Et alors? Devant une foule considérable, nous vîmes l’inattendu, l’imprévisible, la préfiguration de la force brute et d’un nouveau genre de coureurs, assez proches des héros virtuels d’un monde robotisé, lui-même répétitif et méchant en tant que modèle. Tandis que le Français Rémi Cavagna (Quick-Step) afficha durant trois heures le meilleur temps, ce qui constitua un véritable exploit bien qu’il ait bénéficié d’un vent favorable en début de course, les titans entrèrent dans une invraisemblable danse funèbre. Dans le sillon des Jumbos et des Slovènes, nous cherchâmes traces d’art féérique derrière la métronomie des musculeux. Nous découvrîmes autre chose.

Admettons-le volontiers, le suspens ne manqua pas. Nous vécûmes un moment étrange, très surréaliste, de ces moments incroyables qui n’octroient pas forcément un supplément d’âme, mais au moins un bout d’histoire à raconter les soirs d’hiver. L’affaire se noua en deux temps. D’abord, pour le gain de l’étape. Un «frelon» en cachant toujours un autre, nous pensâmes longtemps, très longtemps, que nous assisterions à une bataille «interne» parmi ces extraterrestres-là, entre le rouleur-puncheur-sprinteur-grimpeur belge Wout Van Aert et l’athlétique néerlandais Tom Dumoulin. Seulement voilà, côté extraterrestre, nous n’avions vraiment rien vu. Puisqu’il était écrit que ce Tour de Septembre ne ressemblerait à aucun autre, il bascula dans l’improbable. Une histoire à dormir debout, sans doute. Plutôt un conte que seul le Tour permet parfois d’écrire.

Car la tension monta d’un cran. A 13 kilomètres du but, Primoz Roglic, qui portait le maillot jaune depuis la sortie des Pyrénées, avait perdu la moitié de son avance au général sur Tadej Pogacar. Nous nous frottâmes les yeux. C’était pourtant vrai. Contrairement à son rival, Roglic, qui se démantelait à chaque pédalé, changea de vélo tardivement dans la montée finale. A dire la vérité, l’aîné des Slovènes nous parut dès lors en perdition. Il s’installa dans ce petit dodelinement anxieux qui signe l’imminence de l’instant fatal durant lequel, telle une vérité nue, la force d’un homme claque la porte, et impose à sa volonté le  divorce d’avec lui-même. Les secondes s’égrenèrent en sa défaveur, inexorablement. Et puis ce fut une minute, et puis, et puis… Le décompte macabre ne cessa plus de l’attirer vers les enfers.

Énoncé de l'exercice —
Recopiez mot pour mot le passage du texte d'étude qui commence par « Et alors? Devant » et se poursuit jusqu'à « découvrîmes autre chose. ».

Lignes présentées —
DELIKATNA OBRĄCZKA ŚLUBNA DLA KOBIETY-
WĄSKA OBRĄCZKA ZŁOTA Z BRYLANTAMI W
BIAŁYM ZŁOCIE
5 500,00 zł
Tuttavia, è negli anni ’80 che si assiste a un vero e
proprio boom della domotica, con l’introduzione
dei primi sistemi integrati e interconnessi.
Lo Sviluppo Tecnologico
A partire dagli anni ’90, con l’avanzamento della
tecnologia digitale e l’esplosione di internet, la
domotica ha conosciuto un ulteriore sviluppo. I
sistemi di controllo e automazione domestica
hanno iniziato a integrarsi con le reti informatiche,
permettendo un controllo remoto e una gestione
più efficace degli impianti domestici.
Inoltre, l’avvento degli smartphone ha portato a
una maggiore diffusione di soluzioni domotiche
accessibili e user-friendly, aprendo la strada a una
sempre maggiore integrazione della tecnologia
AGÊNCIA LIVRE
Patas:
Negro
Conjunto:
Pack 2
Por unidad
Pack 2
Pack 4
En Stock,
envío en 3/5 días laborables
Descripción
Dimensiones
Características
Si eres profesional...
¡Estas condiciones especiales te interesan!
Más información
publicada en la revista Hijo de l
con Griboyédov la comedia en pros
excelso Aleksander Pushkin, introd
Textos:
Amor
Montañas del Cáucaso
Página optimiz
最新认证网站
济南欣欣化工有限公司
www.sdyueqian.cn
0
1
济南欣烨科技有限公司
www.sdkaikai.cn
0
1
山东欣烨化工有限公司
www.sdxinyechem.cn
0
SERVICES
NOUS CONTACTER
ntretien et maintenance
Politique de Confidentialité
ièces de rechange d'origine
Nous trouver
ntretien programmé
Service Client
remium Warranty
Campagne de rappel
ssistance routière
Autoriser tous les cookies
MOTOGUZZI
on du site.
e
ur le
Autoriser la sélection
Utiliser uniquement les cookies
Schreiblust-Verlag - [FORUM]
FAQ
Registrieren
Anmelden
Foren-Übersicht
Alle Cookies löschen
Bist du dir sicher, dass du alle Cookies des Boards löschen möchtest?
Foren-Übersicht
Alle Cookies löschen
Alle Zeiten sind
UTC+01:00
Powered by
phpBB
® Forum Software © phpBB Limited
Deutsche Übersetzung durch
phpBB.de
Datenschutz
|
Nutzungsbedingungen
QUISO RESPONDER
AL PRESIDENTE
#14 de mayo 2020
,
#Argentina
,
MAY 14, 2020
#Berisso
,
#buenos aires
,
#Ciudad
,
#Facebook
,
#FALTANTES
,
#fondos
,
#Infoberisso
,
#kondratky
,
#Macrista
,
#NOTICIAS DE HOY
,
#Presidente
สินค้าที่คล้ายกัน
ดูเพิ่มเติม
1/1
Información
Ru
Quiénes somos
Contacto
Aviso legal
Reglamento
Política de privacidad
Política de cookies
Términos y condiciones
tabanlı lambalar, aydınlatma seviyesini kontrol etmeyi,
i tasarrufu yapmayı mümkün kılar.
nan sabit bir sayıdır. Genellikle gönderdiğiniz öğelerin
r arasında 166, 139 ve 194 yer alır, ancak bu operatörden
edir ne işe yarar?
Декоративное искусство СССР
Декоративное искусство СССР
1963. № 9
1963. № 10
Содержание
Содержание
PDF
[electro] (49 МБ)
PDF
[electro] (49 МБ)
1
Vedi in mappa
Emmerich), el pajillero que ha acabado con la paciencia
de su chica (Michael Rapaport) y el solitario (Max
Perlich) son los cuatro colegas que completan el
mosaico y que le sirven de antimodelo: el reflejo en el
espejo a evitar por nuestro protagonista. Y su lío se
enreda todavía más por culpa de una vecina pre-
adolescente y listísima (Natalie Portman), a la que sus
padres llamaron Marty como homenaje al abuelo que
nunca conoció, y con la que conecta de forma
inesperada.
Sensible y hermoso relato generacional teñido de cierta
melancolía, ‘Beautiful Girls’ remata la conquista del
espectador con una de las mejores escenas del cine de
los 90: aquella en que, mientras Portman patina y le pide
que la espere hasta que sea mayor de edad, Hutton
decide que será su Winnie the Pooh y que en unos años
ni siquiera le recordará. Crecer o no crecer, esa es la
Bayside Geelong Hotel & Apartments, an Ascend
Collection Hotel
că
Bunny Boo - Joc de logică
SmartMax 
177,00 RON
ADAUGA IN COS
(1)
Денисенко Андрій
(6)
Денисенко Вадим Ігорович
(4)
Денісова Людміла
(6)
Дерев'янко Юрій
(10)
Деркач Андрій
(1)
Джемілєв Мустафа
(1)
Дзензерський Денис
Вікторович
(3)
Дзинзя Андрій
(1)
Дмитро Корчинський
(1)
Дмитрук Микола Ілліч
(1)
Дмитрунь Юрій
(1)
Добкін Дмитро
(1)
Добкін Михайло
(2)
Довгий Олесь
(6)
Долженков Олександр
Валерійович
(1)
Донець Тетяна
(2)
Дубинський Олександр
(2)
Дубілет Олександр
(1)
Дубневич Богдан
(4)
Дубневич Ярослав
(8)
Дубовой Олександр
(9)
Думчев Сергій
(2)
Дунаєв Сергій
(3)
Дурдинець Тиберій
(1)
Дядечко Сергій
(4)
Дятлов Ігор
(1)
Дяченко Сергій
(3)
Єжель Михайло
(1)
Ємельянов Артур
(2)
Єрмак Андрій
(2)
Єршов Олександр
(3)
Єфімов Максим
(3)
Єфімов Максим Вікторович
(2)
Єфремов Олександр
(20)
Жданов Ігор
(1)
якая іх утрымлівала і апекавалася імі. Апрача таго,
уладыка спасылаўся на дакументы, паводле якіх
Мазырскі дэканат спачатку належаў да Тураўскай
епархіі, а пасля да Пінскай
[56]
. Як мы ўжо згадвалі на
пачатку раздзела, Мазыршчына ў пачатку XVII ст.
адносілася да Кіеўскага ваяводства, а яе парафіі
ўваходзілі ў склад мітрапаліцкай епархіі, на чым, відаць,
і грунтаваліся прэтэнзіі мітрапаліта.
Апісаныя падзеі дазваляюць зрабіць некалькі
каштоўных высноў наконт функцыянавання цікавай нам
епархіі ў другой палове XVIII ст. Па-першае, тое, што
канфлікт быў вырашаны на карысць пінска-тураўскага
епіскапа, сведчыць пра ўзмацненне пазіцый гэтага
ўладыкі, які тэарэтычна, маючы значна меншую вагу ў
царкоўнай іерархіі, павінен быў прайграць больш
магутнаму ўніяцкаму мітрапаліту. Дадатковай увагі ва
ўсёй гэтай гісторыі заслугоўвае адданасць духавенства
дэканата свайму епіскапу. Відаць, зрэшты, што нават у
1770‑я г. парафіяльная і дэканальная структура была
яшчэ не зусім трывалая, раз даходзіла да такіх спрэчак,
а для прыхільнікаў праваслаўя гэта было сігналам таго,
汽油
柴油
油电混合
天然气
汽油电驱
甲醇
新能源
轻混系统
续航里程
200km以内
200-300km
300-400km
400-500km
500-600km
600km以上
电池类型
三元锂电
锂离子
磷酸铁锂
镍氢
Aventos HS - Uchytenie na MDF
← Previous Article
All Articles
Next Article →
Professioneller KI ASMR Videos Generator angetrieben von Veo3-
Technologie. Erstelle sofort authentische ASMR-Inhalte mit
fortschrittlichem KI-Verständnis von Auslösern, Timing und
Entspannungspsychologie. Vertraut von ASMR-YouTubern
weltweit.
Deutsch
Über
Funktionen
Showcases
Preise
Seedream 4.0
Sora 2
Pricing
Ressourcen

Réponse attendue —
Et alors? Devant une foule considérable, nous vîmes l’inattendu, l’imprévisible, la préfiguration de la force brute et d’un nouveau genre de coureurs, assez proches des héros virtuels d’un monde robotisé, lui-même répétitif et méchant en tant que modèle. Tandis que le Français Rémi Cavagna (Quick-Step) afficha durant trois heures le meilleur temps, ce qui constitua un véritable exploit bien qu’il ait bénéficié d’un vent favorable en début de course, les titans entrèrent dans une invraisemblable danse funèbre. Dans le sillon des Jumbos et des Slovènes, nous cherchâmes traces d’art féérique derrière la métronomie des musculeux. Nous découvrîmes autre chose.